The UN–which on the anniversary of the earthquake posted on their website,“The quake killed more than 200,000 Haitians and left more than two million homeless”– lost 101 out of 9,151 international staff in Haiti at the time of the earthquake (1.1%). The US embassy which also repeated the government death toll of over 200,000 lost 1 of 172 foreign staff members (0.58%) and 6 of 800 staff members (0.75%). Of the 43,000 US citizens and residents in Haiti at the time the embassy was able to determine that 104 had been killed; 2,000 they could not locate (not unusual at the best of times). The Canadian Embassy reported losing 58 of 6,000 citizens in Haiti at the time (0.97%). The Dominicans lost 24 of 2,600 (0.92%), some 22 of whom were female sex workers who died in a single building.
The Haitian Government, which to this day issues varying claims of 17 to 30% of all civil servants killed, never has provided precise lists, not to anyone. The only thing we know for sure was that the parliament and the police were hit very hard. In the days after the earthquake, Mario Andresol, the Chief of Haiti’s 8,000 member police force had said “We lost 70 police officers, nearly 500 are still missing and 400 were wounded,” the suggestion seeming to be that many of the 500 were dead. When all was said and done we know that 77 policemen were killed (that’s 0.73% of the 10,544 police in Haiti, and if we figure that 80% are in Port-au-Prince—standard– then its about 0.9% of those in Port-au-Prince were killed. We also know that two of 2 of 100 senators were killed and no congressman or ministers.
After the second or third week journalists were no longer asking aid agencies about how many staff they had lost and the agencies were deferring to the Haitian Government for their figures. The United Nations, which had early on declared that it would come up with an official estimate, subsequently declined to conduct its own count. The Red Cross was mum. No other NGO ever questioned the figures again. On the contrary, as with the UN and the embassies, they invariably latched on to and restated the government figures.
In June 2010, the home page for Oxfam, which lost one of its 100 employees in Port-au-Prince at the time of the earthquake, was citing the government figure of 230,000; CRS lost none of its 100 employees in Port-au-Prince but was citing the same figures; World Vision lost none of its 95 staff in Port-au-Prince but implied there were more, saying “at least 230,000 dead;” MSF lost 7 of its staff of 800 but said the earthquake, “killed hundreds of thousands of people.” The Red Cross was the same, they lost no one. God’s Littlest Angels, featured on CBC, ABC, CNN, and Larry King, same, they lost no one either. Most NGOs lost no one. Businesses were the same: Triology lost 5 of 576 (0.9%); Digicel, 2 of 900 (0.02%); CEMEX, 0 of 115; Petion Ville Golf and Tennis Club 0 of 100, not a single employee even lost a home.

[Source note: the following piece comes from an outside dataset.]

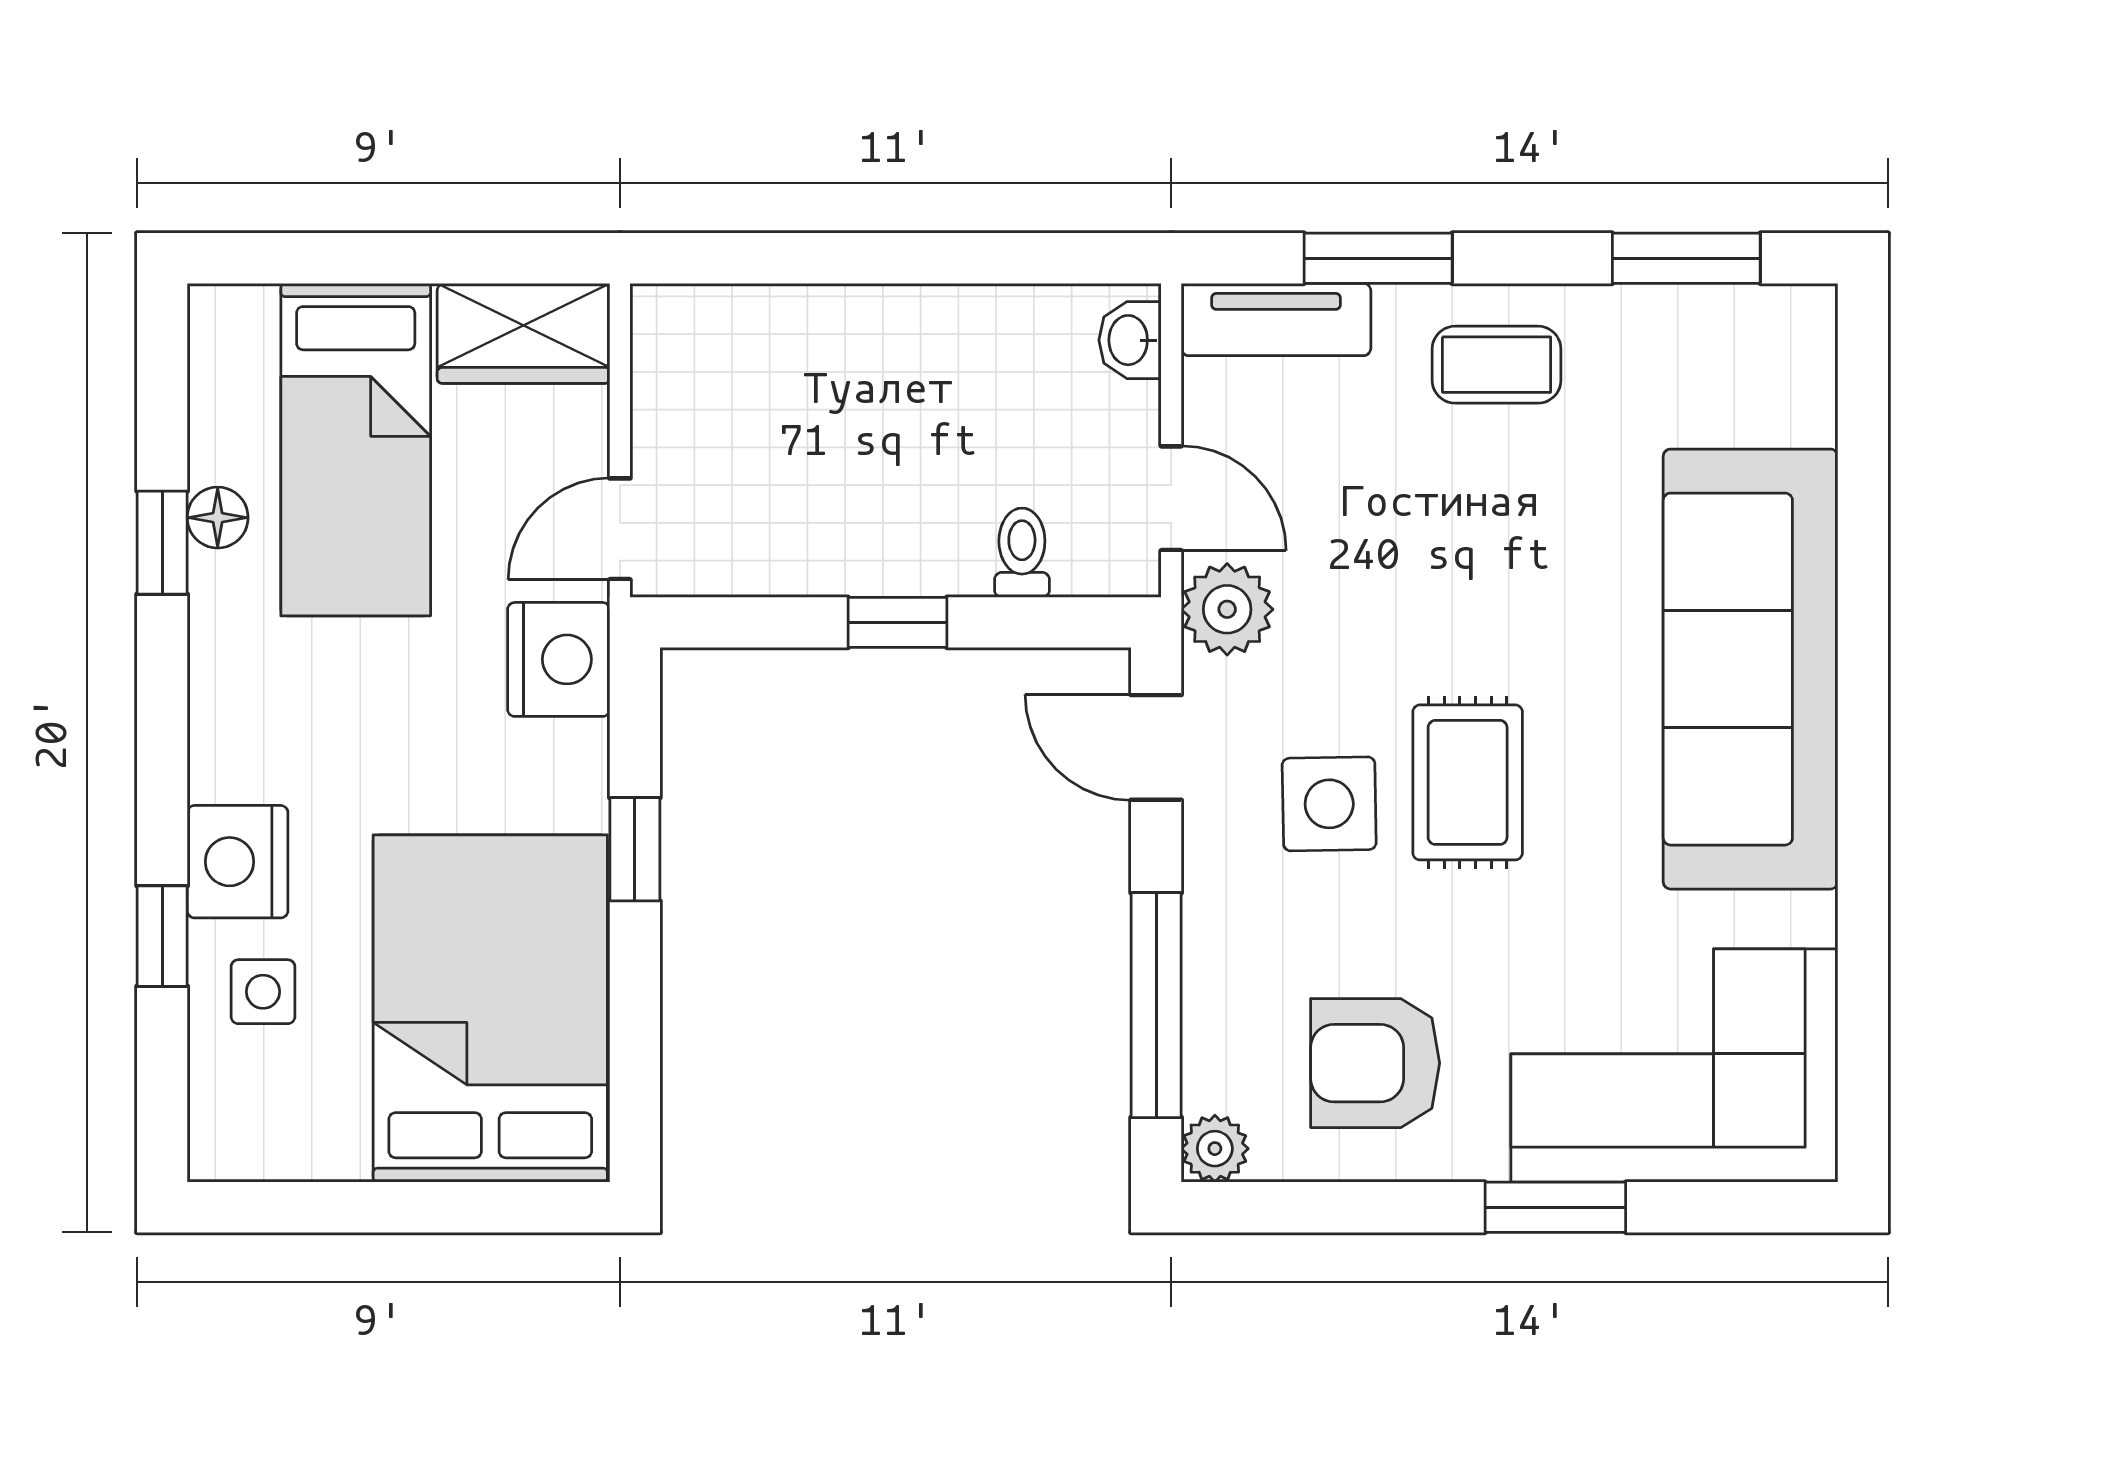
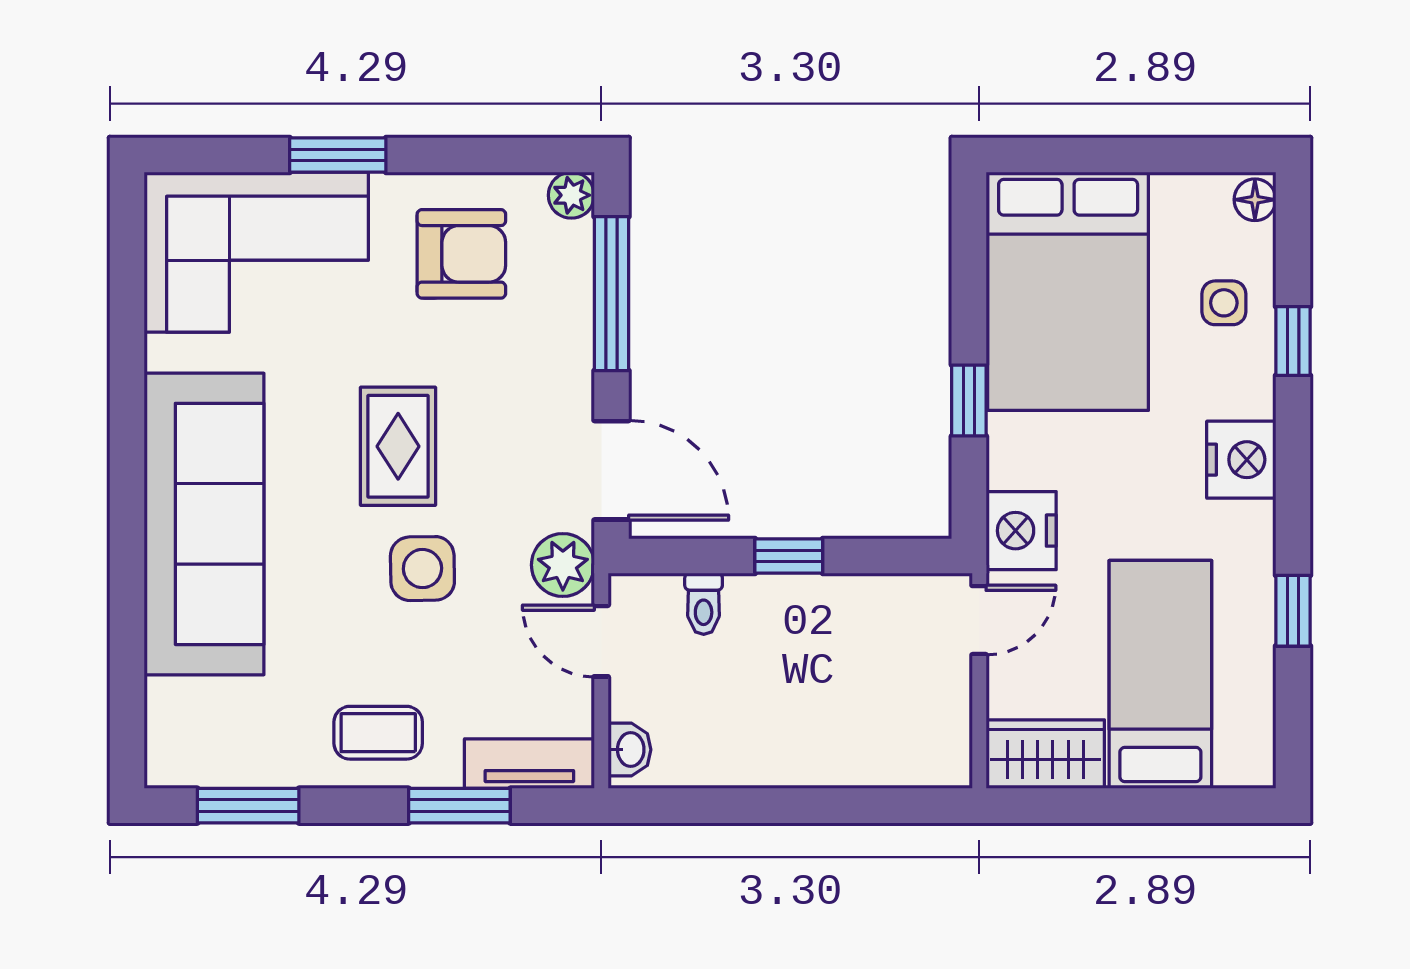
floor lamp: (218, 518) -> (1255, 200), moved
door: (1156, 747) -> (612, 470), width x1.38
side table: (1329, 804) -> (422, 569), moved
nightstand: (238, 862) -> (1241, 460), moved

Intellectually, I really don’t care how many people got killed in the earthquake. The draft report for USAID was simply a job I was performing with a team of some 20 University educated professionals, including two other PhDs. But personally, for me, in terms of the tragedy, less is better. And at about 60,000 dead, that’s still a huge tragedy. But from the perspective of a researcher I have to wonder, why is it that the Haitian Government, the international humanitarian sector, the US government and the most powerful international institution on earth–the UN–feel compelled to ignore the obvious and inflate one of the greatest disasters in the history of the world by a factor of about 600 percent. Do the think they no one would have cared? Or was something else at stake?